For the weight initialization with Xavier Initialization we used GlorotNormal to better initialize weights W and
letting backpropagation algorithm start in advantage position, given that final result of gradient descent is affected
by weights initialization.
With the first architecture using DenseNet201 we were able to reach an IoU on the test data set of
77.57%, while with the second architecture using as base model ResNet152V2, we've reached an IoU on the test
set of 77.61%.
They are indeed very similar models, also in the metrics acquired and shown in the Figures below.

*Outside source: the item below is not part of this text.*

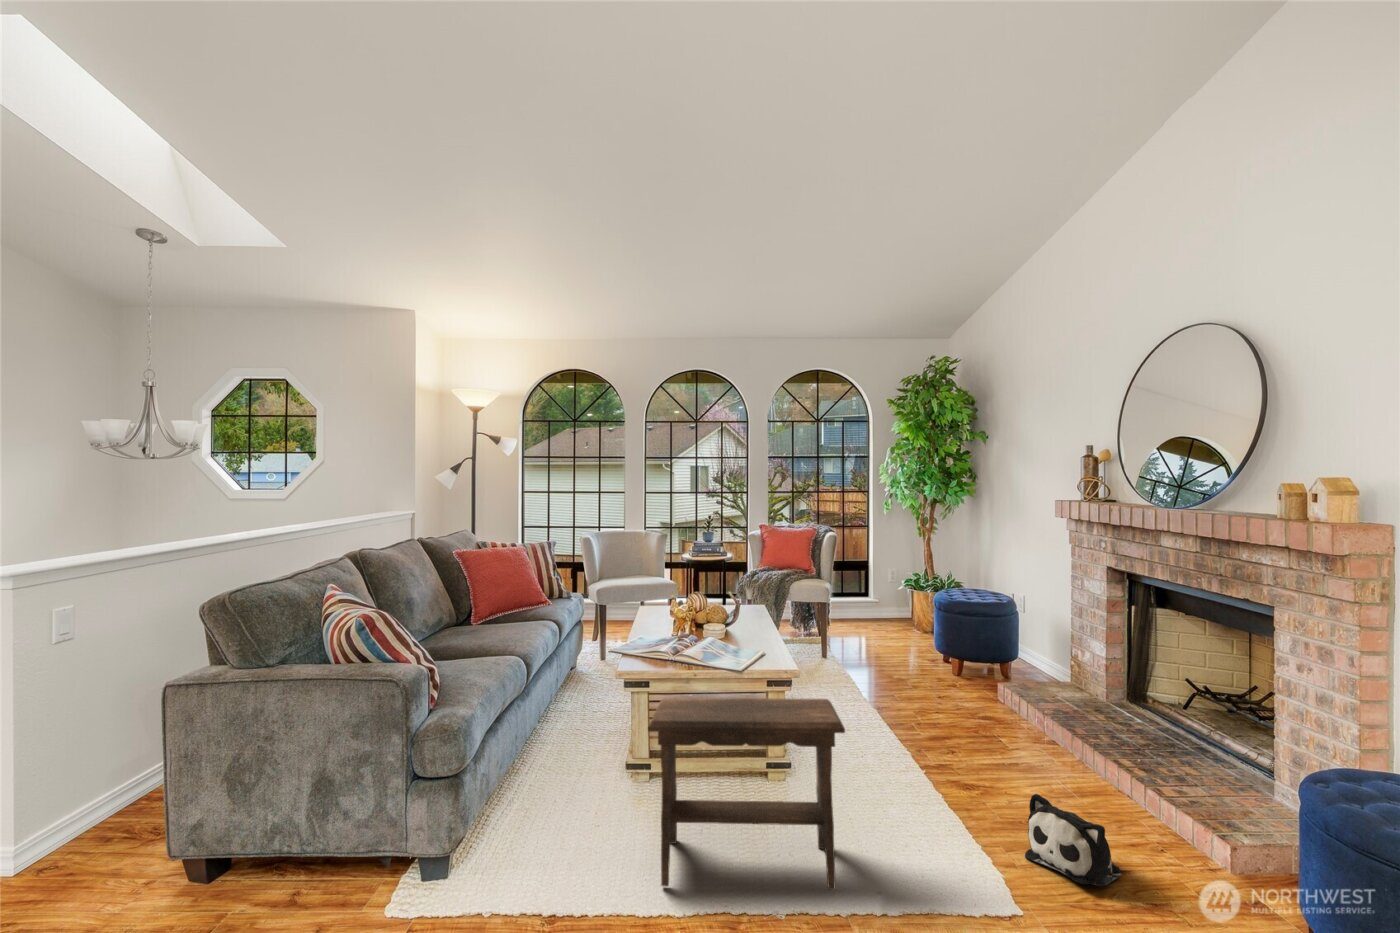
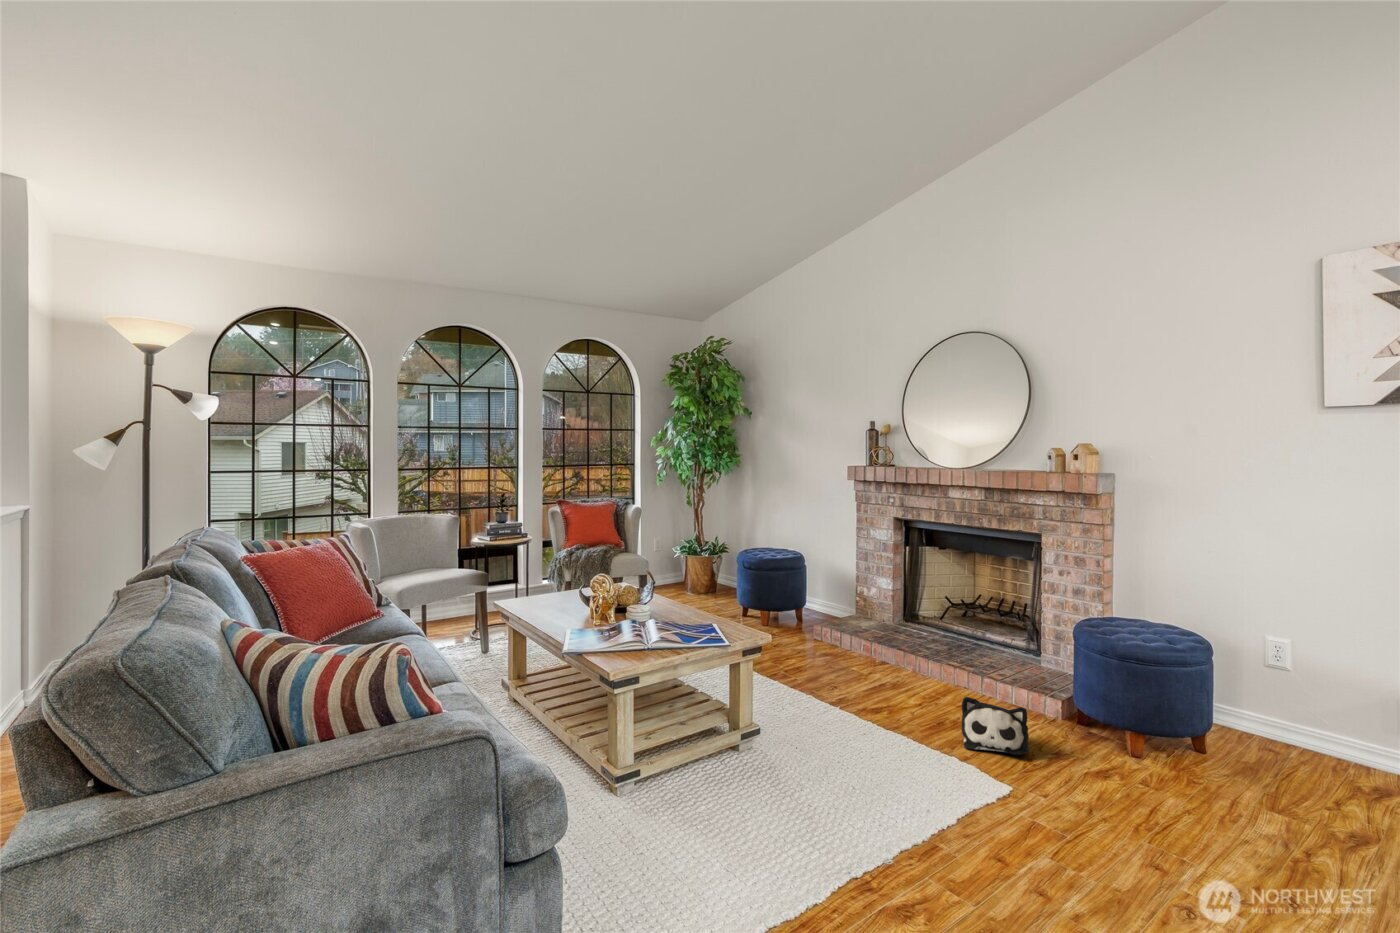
footstool: present [648,698,845,890] -> none [696,651,903,876]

One
could say that at the cost of slightly worse results it's preferable the model with DenseNet201 as base due to its
smaller number of parameters with respect to ResNet152V2 which means reduce prediction time and potential
reduce of further small over fitting.
In the images it's also possible to appreciate the great work done by the regularization techniques by looking at the losses.
In the below images it's possible to see the actual segmentation results with the two different encoder-base models:
| Densenet201 encoder | Resnet152V2 encoder |
|---|---|
 |
 |
Given their really high similarity we tried also to apply a Stacked Ensembling model, using a meta learner to be trained in order to have a model assigning the best possible weights to these two models at prediction time. Unfortunately we only improved the global result on the overall global data set but not on the one we chose to specifically train onto.
We want the network to see most of the possible details, so one possible improvement would be to use the tiling technique so that we would be able to virtually train the network on the full-sized images and so let it being able to spot most of details. Although, this require more work to be consistent with the custom weighted loss during the training process.